At the U.S.-Saudi Investment Forum in Washington, D.C., Nvidia CEO Jensen Huang, appearing alongside Elon Musk, firmly dismissed growing concerns of an AI investment bubble. Speaking on Wednesday, Huang argued that today’s explosive spending reflects a profound, irreversible transformation in computing—not speculative hype.
“Go back to first principles,” Huang urged. Moore’s Law, which drove exponential CPU performance for decades, has stalled. Demand for computing power, however, continues to soar. General-purpose processors can no longer scale economically, forcing the industry toward accelerated computing led by GPUs—a transition Nvidia pioneered over 20 years ago.
The evidence is stark: six years ago, CPUs powered 90% of the world’s top 500 supercomputers; today, that figure has collapsed below 15%. GPUs now dominate.
Huang emphasized that the largest computing workloads shifted to GPUs long before generative AI captured headlines.
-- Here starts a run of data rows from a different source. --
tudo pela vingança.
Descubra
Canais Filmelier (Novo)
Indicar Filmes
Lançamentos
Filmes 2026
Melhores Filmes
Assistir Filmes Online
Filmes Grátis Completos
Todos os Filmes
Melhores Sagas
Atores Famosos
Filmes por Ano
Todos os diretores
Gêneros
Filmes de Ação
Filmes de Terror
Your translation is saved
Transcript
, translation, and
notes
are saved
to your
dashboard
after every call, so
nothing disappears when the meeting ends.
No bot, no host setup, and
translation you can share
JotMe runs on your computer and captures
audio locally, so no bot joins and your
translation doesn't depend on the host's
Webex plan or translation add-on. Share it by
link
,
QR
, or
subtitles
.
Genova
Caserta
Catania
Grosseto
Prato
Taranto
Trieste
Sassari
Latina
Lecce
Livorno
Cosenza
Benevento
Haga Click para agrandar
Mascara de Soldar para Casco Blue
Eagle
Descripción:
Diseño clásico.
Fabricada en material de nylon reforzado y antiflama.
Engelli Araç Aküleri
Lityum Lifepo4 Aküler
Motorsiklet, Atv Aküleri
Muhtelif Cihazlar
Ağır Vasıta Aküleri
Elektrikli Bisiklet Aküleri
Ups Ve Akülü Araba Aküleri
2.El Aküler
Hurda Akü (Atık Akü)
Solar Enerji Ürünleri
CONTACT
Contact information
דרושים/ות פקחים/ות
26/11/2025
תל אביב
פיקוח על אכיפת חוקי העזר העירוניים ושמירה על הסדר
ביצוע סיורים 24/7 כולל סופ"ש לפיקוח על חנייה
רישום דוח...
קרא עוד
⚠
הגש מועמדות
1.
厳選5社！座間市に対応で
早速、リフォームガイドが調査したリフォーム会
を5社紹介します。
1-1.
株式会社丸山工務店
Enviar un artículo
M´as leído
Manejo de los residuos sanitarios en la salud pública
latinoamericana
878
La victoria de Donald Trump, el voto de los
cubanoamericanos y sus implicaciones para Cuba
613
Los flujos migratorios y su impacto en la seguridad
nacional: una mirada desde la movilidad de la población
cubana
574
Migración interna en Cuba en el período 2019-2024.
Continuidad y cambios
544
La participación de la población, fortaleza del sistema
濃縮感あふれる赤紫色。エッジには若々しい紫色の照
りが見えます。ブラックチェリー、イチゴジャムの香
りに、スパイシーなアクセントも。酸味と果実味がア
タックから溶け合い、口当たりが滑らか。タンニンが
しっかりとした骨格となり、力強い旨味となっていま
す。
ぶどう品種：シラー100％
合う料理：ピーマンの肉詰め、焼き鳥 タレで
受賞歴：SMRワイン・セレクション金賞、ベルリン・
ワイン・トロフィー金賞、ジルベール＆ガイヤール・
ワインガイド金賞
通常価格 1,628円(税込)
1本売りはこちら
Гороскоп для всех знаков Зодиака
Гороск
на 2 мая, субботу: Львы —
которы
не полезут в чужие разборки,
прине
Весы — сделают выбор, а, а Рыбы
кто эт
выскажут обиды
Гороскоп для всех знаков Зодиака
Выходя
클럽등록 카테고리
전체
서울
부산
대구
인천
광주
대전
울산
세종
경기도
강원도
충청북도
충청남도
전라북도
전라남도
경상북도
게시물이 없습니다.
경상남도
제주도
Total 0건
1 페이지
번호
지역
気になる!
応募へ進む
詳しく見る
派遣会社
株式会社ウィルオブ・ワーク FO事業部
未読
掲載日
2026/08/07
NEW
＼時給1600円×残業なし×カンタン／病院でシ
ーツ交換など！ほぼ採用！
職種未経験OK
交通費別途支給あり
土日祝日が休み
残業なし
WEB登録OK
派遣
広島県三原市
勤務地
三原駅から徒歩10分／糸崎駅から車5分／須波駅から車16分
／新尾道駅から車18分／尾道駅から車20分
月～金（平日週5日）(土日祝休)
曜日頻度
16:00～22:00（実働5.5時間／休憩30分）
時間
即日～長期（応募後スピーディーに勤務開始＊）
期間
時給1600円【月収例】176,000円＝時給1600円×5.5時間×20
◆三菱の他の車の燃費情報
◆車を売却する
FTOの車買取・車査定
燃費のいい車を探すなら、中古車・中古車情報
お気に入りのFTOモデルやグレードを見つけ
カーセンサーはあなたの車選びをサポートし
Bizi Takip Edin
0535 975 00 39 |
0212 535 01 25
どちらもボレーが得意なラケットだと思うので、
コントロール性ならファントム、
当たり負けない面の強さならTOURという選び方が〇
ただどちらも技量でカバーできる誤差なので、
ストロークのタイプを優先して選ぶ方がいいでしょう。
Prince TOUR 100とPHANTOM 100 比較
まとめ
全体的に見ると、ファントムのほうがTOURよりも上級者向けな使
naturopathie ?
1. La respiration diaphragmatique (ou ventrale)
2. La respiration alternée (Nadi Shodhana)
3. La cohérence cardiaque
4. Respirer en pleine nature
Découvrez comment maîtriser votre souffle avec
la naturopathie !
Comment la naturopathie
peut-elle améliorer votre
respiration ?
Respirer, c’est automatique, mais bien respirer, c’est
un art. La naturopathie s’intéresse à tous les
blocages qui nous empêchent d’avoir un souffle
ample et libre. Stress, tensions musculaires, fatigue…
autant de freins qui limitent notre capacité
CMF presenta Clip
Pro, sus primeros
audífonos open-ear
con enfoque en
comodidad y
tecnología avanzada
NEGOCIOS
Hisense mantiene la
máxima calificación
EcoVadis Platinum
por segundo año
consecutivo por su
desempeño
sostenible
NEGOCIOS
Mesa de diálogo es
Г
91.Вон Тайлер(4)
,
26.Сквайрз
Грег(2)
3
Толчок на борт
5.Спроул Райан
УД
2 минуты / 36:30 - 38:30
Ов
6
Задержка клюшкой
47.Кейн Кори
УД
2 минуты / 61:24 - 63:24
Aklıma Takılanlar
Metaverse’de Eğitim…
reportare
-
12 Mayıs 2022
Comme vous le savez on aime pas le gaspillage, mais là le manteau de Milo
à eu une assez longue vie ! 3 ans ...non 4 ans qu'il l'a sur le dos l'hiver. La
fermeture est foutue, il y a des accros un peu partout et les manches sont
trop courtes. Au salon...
Banks, payment networks, e-commerce giants, and advertisers already spend hundreds of billions annually processing massive data frames and running recommender systems—the true “engine of the internet.” These foundational workloads, not ChatGPT-style models, drove the initial GPU surge.
Generative and agentic AI, he said, are merely the latest layer atop an already justified multi-trillion-dollar infrastructure buildout.
Despite Huang’s confidence, high-profile investors remain wary. Peter Thiel recently exited Nvidia entirely, and Michael Burry has compared current cloud and AI capex to past bubbles. Yet with U.S. tech giants projected to spend nearly $400 billion this year and global AI investment potentially reaching $5.2 trillion by 2030, Nvidia insists the demand is real, structural, and only beginning.